For her perspective, Dr. Terezakis said, "retinoids are the best treatment for acne and both of these treatments are retinoids. In my practice, I start patients on a retinoid and if that doesn't work, I try another retinoid since all of them work by shrinking the oil gland and repairing the DNA."

The trial enrolled 173 patients with facial acne vulgaris. All patients were aged 12 years or older and all had a 30-day washout period for systemic medications and a 14-day washout period for topical medications that they may have been taking for acne treatment. For estrogens or birth control pills, the washout was 12 weeks, and for oral retinoids, the washout was 12 months.

Patients were randomized to treatment with tazarotene 0.1% or adapalene 0.1% cream, which they applied to the face once daily every evening for 12 weeks.

Overall, 86% of participants completed the study. Six patients in the tazarotene group and three patients in the adapalene group discontinued therapy prematurely either because of lack of efficacy or adverse events.

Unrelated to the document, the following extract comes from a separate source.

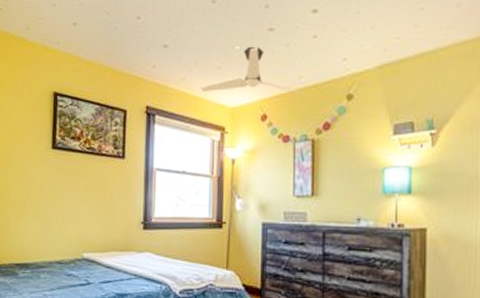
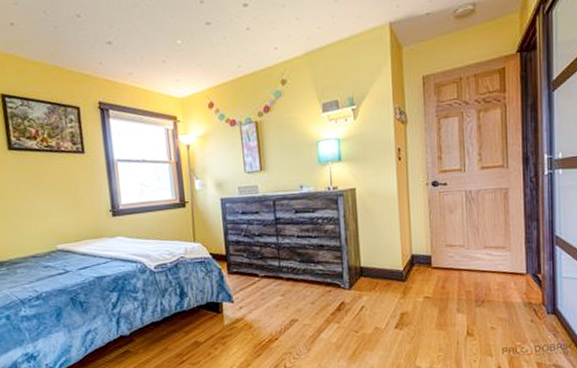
ceiling fan: present [200,46,306,94] -> none [148,39,246,85]

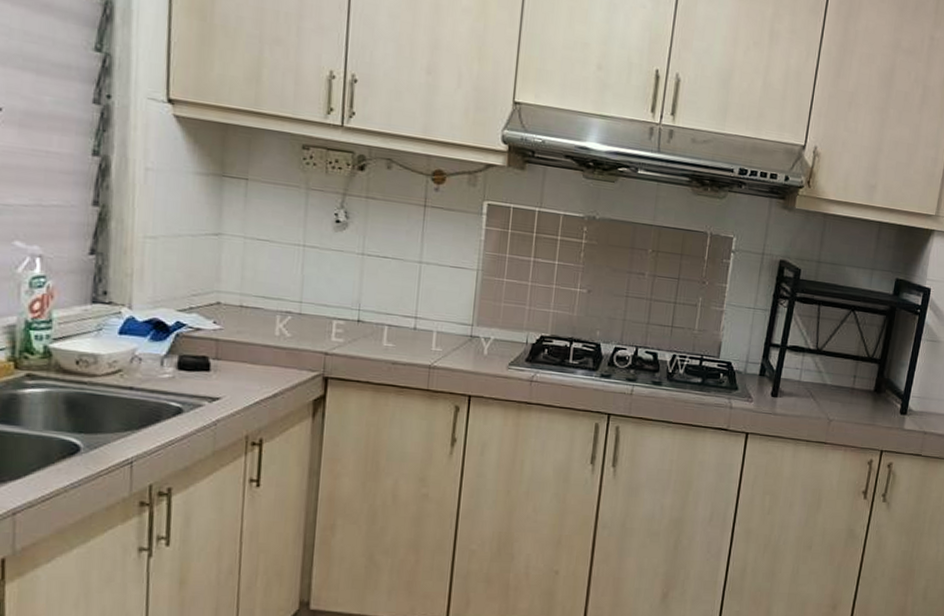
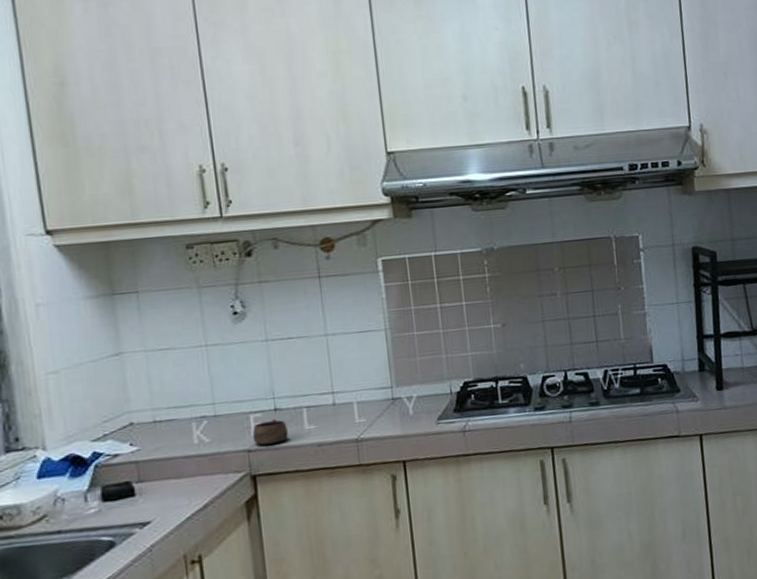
cup: none [331,330,367,353] -> present [252,419,288,445]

Patient ratings of acne improvement were also superior among patients receiving tazarotene versus those receiving adapalene. Differences in patients' baseline levels of inflammatory acne precluded meaningful comparison of inflammatory efficacy, but both drugs were effective at reducing inflammatory lesions.

The most common adverse effects — peeling, burning, itching, redness, and dryness — were relatively rare as well as mild and transient in both groups of patients.

This study was funded by Allergan Skin Care, the maker of tazarotene.

AAD 61st Annual Meeting: Abstract P75. Presented March 24, 2003.